Pictures with circuit source files
◇ ◇ ◇ ◇ ◇
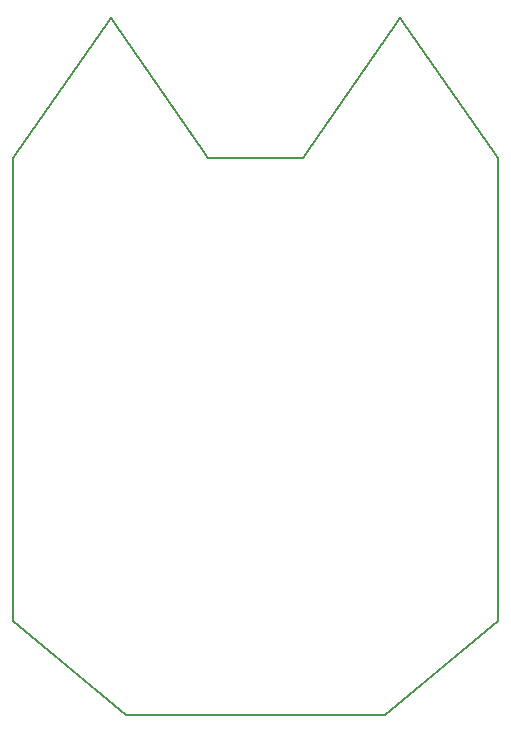
<source format=gm1>
G04 #@! TF.GenerationSoftware,KiCad,Pcbnew,7.0.7-7.0.7~ubuntu22.04.1*
G04 #@! TF.CreationDate,2024-07-01T02:54:02-07:00*
G04 #@! TF.ProjectId,v0.0-CutieCat,76302e30-2d43-4757-9469-654361742e6b,rev?*
G04 #@! TF.SameCoordinates,Original*
G04 #@! TF.FileFunction,Profile,NP*
%FSLAX46Y46*%
G04 Gerber Fmt 4.6, Leading zero omitted, Abs format (unit mm)*
G04 Created by KiCad (PCBNEW 7.0.7-7.0.7~ubuntu22.04.1) date 2024-07-01 02:54:02*
%MOMM*%
%LPD*%
G01*
G04 APERTURE LIST*
G04 #@! TA.AperFunction,Profile*
%ADD10C,0.200000*%
G04 #@! TD*
G04 APERTURE END LIST*
D10*
X-20500000Y18623200D02*
X-20500000Y-20623200D01*
X20500000Y-20623200D02*
X11000000Y-28594600D01*
X20500000Y18623200D02*
X20500000Y-20623200D01*
X4000000Y18623200D02*
X12250000Y30405400D01*
X11000000Y-28594600D02*
X-11000000Y-28594600D01*
X-4000000Y18623200D02*
X4000000Y18623200D01*
X-12250000Y30405400D02*
X-4000000Y18623200D01*
X-20500000Y18623200D02*
X-12250000Y30405400D01*
X-11000000Y-28594600D02*
X-20500000Y-20623200D01*
X12250000Y30405400D02*
X20500000Y18623200D01*
M02*

</source>
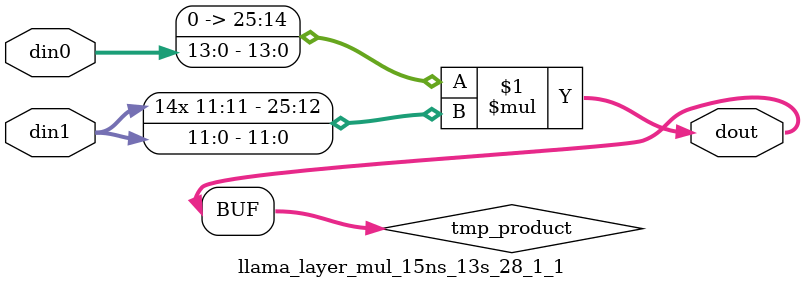
<source format=v>

`timescale 1 ns / 1 ps

 module llama_layer_mul_15ns_13s_28_1_1(din0, din1, dout);
parameter ID = 1;
parameter NUM_STAGE = 0;
parameter din0_WIDTH = 14;
parameter din1_WIDTH = 12;
parameter dout_WIDTH = 26;

input [din0_WIDTH - 1 : 0] din0; 
input [din1_WIDTH - 1 : 0] din1; 
output [dout_WIDTH - 1 : 0] dout;

wire signed [dout_WIDTH - 1 : 0] tmp_product;

























assign tmp_product = $signed({1'b0, din0}) * $signed(din1);










assign dout = tmp_product;





















endmodule

</source>
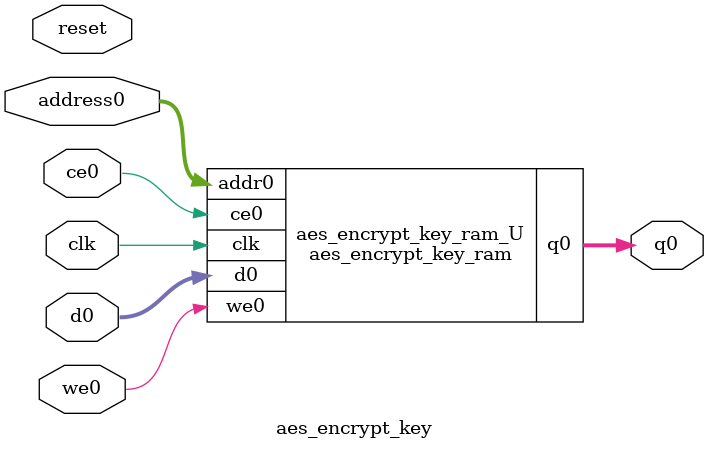
<source format=v>
`timescale 1 ns / 1 ps
module aes_encrypt_key_ram (addr0, ce0, d0, we0, q0,  clk);

parameter DWIDTH = 8;
parameter AWIDTH = 5;
parameter MEM_SIZE = 32;

input[AWIDTH-1:0] addr0;
input ce0;
input[DWIDTH-1:0] d0;
input we0;
output reg[DWIDTH-1:0] q0;
input clk;

reg [DWIDTH-1:0] ram[0:MEM_SIZE-1];




always @(posedge clk)  
begin 
    if (ce0) begin
        if (we0) 
            ram[addr0] <= d0; 
        q0 <= ram[addr0];
    end
end


endmodule

`timescale 1 ns / 1 ps
module aes_encrypt_key(
    reset,
    clk,
    address0,
    ce0,
    we0,
    d0,
    q0);

parameter DataWidth = 32'd8;
parameter AddressRange = 32'd32;
parameter AddressWidth = 32'd5;
input reset;
input clk;
input[AddressWidth - 1:0] address0;
input ce0;
input we0;
input[DataWidth - 1:0] d0;
output[DataWidth - 1:0] q0;



aes_encrypt_key_ram aes_encrypt_key_ram_U(
    .clk( clk ),
    .addr0( address0 ),
    .ce0( ce0 ),
    .we0( we0 ),
    .d0( d0 ),
    .q0( q0 ));

endmodule


</source>
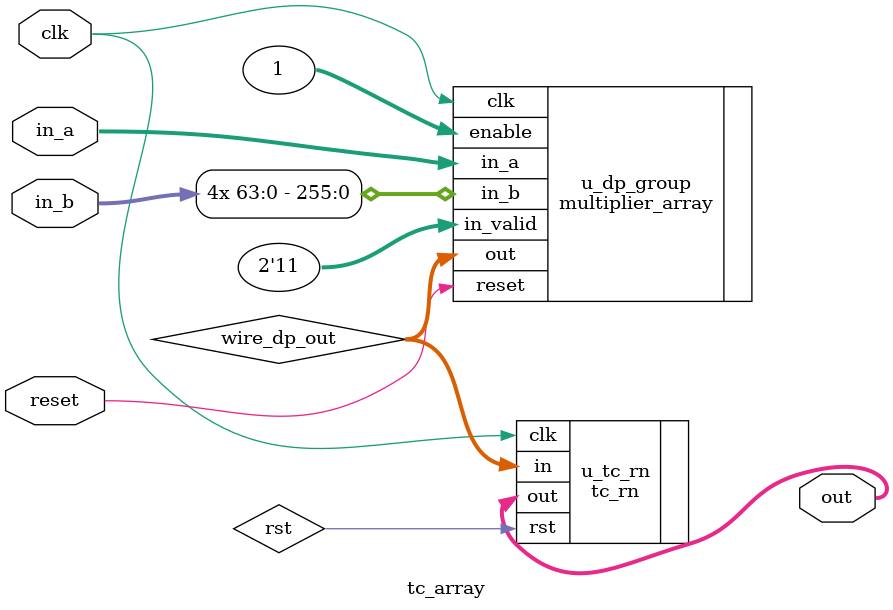
<source format=v>
`timescale 1ns / 1ps

module tc_array #(
    parameter N_UNIT = 32,
    parameter TILE_M = 4,
    parameter TILE_K = 8,
    parameter DW_DATA = 8
) (
    input clk,
    input reset,
    // input 
    input [N_UNIT*DW_DATA-1:0] in_a,
    input [TILE_K*DW_DATA-1:0] in_b,
    // output
    output [TILE_M*DW_DATA-1:0] out
);

    wire [N_UNIT*DW_DATA-1:0] wire_dp_out;
    
    multiplier_array #(
        .N_UNIT(N_UNIT),
        .DW_DATA(DW_DATA)
    ) u_dp_group (
        .clk(clk),
        .reset(reset),
        .enable(1),
        .in_a(in_a),
        .in_b({4{in_b}}),
        .in_valid(2'b11),
        .out(wire_dp_out)
    );

    tc_rn #(
        .DW_DATA(DW_DATA)
    ) u_tc_rn (
        .clk(clk),
        .rst(rst),
        .in(wire_dp_out),
        .out(out)
    );

endmodule
</source>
◇ ◇ ◇ ◇ ◇
From the records above, print exactly the lines that run from the line with "G04 #@! TF.SameCoordinates,Original*" to the line with "G04 #@! TA.AperFunction,Profile*", inclusive.

G04 #@! TF.SameCoordinates,Original*
G04 #@! TF.FileFunction,Profile,NP*
%FSLAX46Y46*%
G04 Gerber Fmt 4.6, Leading zero omitted, Abs format (unit mm)*
G04 Created by KiCad (PCBNEW 7.0.7-7.0.7~ubuntu22.04.1) date 2024-07-01 02:54:02*
%MOMM*%
%LPD*%
G01*
G04 APERTURE LIST*
G04 #@! TA.AperFunction,Profile*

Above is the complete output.